The judge seemed to agree with the defense’s argument that the boy’s parents had brought him up to believe he was too wealthy to face consequences and be responsible, so the appropriate decision is to reaffirm that by giving him probation for 4 counts of manslaughter. I’m sure he really learned his lesson! I wonder what would’ve happened if he had been a teen from the inner city of Dallas instead, hmmm.
A 16-year-old boy who drunkenly killed four people got probation this week because the judge — with no apparent irony — agreed with the boy’s defense that he was a victim of “affluenza,” whose parents taught him wealth and privilege shield consequences. The teen had faced up to twenty years in prison.
Sixteen-year-old Ethan Couch admitted to four counts of manslaughter after he and seven other boys stole alcohol from Walmart, piled into his car and struck and killed four pedestrians while going 70 miles per hour in a 40 zone. One of his passengers remains in the hospital with severe brain damage, and nine other bystanders were also injured.
Couch’s BAC was a .24 and he also had Valium in his system. According to reports, he was belligerent at the scene, at one point saying, “I’m outta here.” Prosecutors were hoping to get up to 20 years.

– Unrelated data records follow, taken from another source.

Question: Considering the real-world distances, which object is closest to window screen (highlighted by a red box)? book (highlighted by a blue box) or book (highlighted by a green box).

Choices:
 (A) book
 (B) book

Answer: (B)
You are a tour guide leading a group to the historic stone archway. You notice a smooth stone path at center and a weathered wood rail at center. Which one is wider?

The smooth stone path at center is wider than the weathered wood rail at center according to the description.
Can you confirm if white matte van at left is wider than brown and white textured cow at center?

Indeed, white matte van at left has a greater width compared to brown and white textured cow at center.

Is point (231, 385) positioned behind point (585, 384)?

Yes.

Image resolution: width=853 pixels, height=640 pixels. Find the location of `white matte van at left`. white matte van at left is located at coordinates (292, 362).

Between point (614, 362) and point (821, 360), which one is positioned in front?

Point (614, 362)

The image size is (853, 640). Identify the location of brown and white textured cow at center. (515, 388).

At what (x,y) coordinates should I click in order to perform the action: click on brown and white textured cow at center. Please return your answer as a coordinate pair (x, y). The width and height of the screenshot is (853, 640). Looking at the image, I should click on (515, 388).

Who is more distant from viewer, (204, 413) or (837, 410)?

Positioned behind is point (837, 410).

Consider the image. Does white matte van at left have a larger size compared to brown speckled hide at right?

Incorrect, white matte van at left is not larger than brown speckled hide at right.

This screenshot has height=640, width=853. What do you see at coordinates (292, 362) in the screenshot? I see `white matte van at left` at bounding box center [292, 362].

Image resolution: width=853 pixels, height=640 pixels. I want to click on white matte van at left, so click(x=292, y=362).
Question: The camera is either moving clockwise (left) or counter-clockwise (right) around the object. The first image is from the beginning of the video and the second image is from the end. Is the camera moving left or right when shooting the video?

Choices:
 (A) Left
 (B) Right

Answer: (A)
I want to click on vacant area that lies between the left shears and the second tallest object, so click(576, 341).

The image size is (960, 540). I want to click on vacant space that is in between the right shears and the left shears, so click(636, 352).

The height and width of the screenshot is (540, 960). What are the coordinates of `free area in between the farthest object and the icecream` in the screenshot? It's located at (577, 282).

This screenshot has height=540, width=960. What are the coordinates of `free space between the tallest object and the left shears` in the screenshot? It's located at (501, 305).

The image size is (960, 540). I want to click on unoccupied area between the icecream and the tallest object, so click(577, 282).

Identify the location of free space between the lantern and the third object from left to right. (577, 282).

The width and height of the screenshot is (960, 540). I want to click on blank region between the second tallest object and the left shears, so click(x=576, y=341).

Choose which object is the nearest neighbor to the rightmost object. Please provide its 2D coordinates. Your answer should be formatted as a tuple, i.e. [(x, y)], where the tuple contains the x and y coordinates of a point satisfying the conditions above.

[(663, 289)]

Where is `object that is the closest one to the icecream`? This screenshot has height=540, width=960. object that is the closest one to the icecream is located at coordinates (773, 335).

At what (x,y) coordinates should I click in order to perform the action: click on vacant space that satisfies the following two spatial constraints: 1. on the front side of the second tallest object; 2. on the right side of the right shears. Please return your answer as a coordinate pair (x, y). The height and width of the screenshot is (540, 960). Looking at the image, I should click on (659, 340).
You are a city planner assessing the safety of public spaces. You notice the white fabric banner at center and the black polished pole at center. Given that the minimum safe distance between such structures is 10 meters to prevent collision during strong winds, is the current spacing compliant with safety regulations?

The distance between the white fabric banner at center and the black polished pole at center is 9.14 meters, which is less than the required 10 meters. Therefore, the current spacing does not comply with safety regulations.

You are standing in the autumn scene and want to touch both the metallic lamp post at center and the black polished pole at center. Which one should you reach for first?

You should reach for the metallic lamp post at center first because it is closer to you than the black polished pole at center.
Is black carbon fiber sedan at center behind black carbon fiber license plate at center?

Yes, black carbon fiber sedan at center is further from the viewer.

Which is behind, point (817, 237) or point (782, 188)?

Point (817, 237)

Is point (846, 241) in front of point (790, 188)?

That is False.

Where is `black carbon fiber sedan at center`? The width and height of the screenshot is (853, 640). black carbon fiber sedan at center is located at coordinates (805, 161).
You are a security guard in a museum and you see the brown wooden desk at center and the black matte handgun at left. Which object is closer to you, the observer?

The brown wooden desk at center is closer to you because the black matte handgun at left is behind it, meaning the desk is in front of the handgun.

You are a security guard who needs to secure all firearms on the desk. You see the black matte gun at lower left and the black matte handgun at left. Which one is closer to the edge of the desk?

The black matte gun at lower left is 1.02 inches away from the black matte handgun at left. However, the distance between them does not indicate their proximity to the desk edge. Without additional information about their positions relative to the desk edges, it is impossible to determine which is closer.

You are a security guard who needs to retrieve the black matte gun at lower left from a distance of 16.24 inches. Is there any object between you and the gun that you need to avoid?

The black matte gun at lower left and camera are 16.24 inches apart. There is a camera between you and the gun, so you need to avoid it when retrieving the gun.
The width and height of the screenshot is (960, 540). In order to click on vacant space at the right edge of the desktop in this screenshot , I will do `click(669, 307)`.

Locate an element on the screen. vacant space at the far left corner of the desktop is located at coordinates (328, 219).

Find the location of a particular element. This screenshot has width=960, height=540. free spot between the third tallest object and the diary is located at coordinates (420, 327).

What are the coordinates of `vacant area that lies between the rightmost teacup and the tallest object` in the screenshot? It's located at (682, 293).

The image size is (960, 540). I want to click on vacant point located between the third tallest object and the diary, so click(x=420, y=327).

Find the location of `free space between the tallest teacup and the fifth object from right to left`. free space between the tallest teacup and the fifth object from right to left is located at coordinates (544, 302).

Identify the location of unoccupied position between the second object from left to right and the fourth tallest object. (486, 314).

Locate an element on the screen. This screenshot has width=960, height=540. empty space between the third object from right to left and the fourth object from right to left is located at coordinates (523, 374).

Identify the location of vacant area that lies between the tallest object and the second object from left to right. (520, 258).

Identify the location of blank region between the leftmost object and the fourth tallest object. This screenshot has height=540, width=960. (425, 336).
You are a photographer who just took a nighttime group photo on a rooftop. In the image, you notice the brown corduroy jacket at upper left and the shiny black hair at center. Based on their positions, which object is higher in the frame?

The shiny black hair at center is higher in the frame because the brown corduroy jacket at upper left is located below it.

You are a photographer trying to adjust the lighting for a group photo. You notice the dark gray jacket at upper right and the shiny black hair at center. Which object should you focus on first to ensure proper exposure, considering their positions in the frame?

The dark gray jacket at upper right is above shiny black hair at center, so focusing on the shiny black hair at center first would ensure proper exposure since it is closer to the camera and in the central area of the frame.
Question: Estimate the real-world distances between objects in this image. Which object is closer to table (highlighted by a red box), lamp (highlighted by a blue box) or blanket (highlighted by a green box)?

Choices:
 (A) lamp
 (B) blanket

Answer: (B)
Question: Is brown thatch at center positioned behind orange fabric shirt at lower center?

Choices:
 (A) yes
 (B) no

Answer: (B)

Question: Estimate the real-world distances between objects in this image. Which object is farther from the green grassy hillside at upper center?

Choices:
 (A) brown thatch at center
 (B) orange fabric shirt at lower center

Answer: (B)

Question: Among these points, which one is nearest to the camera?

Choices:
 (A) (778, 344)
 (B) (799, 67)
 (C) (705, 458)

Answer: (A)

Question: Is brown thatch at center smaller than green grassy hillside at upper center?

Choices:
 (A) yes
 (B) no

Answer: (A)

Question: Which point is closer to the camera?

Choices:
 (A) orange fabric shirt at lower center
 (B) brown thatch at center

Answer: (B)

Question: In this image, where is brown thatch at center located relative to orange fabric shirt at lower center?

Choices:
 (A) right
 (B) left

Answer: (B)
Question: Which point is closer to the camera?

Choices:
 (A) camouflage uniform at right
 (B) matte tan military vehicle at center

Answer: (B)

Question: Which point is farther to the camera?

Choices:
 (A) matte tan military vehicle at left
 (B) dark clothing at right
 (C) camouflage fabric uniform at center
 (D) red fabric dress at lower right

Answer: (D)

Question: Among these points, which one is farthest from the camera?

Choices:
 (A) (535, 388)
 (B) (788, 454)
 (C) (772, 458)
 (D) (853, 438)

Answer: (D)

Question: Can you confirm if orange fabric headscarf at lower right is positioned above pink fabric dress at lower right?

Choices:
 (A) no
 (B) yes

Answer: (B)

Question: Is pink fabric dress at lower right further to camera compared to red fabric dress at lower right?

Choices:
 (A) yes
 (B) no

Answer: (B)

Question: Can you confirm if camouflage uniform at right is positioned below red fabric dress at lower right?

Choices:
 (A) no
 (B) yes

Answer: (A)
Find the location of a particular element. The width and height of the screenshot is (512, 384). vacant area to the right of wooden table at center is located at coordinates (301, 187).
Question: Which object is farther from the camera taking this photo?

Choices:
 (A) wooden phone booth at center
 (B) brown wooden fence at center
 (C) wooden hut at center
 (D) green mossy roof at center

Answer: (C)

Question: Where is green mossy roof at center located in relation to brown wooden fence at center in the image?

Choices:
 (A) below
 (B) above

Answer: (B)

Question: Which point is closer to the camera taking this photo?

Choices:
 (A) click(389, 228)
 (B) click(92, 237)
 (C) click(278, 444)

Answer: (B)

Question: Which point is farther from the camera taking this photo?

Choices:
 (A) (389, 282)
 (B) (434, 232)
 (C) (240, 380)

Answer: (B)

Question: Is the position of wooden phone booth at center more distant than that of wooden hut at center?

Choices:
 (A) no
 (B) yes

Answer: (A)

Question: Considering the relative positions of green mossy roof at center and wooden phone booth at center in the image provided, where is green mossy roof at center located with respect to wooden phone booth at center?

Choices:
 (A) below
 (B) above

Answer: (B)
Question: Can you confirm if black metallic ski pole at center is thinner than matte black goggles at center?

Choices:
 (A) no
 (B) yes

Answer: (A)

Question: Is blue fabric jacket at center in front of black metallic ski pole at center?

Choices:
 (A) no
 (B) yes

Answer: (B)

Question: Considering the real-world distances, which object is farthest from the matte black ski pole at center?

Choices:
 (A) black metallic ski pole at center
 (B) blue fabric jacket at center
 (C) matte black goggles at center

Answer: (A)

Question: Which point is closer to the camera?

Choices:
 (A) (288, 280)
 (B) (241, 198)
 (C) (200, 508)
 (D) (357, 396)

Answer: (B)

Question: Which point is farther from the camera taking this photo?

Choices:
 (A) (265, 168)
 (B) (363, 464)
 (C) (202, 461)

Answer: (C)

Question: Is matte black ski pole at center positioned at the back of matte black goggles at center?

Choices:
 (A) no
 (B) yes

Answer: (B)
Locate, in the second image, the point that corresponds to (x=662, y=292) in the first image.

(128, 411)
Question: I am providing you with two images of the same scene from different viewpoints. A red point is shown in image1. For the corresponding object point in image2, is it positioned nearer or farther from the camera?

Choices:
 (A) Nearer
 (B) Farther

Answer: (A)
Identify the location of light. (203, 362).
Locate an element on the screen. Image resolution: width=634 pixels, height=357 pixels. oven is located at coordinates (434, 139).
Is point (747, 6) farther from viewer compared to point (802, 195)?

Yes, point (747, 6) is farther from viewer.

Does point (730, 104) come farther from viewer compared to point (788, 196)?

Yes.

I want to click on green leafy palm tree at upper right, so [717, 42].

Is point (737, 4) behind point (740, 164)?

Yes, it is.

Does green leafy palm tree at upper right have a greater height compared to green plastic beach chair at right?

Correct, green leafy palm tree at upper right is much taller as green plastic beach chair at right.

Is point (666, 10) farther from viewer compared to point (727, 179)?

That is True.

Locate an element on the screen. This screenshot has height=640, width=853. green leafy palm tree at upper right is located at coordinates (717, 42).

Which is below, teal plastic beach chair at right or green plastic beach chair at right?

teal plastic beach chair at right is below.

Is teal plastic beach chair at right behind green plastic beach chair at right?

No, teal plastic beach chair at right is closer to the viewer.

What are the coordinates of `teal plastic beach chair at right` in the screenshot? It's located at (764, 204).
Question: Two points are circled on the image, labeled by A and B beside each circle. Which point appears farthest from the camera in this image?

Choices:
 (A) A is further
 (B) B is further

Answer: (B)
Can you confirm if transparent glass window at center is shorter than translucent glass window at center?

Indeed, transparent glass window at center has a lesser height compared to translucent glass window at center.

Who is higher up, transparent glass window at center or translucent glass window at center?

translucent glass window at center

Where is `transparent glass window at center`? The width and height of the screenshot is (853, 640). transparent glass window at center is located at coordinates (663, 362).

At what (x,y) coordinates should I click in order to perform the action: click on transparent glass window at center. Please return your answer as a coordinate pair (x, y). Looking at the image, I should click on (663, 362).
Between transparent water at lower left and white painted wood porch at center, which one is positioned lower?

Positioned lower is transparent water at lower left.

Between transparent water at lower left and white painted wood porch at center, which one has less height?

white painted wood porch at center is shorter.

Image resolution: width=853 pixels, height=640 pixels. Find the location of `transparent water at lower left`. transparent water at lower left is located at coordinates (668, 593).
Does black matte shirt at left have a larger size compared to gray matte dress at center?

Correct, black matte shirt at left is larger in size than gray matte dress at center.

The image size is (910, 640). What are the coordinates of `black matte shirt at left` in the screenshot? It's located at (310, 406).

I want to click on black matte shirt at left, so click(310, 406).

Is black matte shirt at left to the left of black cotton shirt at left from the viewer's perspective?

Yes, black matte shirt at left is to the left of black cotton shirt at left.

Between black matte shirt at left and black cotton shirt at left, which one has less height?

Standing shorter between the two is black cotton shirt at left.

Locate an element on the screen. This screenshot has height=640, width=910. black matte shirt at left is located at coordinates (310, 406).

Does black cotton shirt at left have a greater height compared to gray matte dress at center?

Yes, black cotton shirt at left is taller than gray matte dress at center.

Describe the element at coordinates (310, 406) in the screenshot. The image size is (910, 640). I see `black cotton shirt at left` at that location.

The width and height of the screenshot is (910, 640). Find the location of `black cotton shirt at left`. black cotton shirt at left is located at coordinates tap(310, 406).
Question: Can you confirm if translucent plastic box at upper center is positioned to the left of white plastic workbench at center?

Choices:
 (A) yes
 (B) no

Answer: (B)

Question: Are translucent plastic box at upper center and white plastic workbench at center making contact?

Couch’s defense was that he was a victim of his parents’ wealth and privilege; in that he never had to face consequences, which an expert summarized prior to sentencing.
He said Couch got whatever he wanted. As an example, Miller said Couch’s parents gave no punishment after police ticketed the then-15-year-old when he was found in a parked pickup with a passed out, undressed 14-year-old girl.
Miller also pointed out that Couch was allowed to drive at 13. He said the teen was emotionally flat and needed years of therapy. At the time of the fatal wreck, Couch had a blood alcohol content of .24, said Tarrant County Sheriff Dee Anderson. It is illegal for a minor to drive with any amount of alcohol in his or her system.
The victims’ families sort of agree with the reasoning, in that they too feel that Couch’s privilege helped him avoid consequences.
Couch is now being sent to a $500,000-a-year counseling center. There are apparently five civil wrongful death suits pending against him totaling tens of millions of dollars.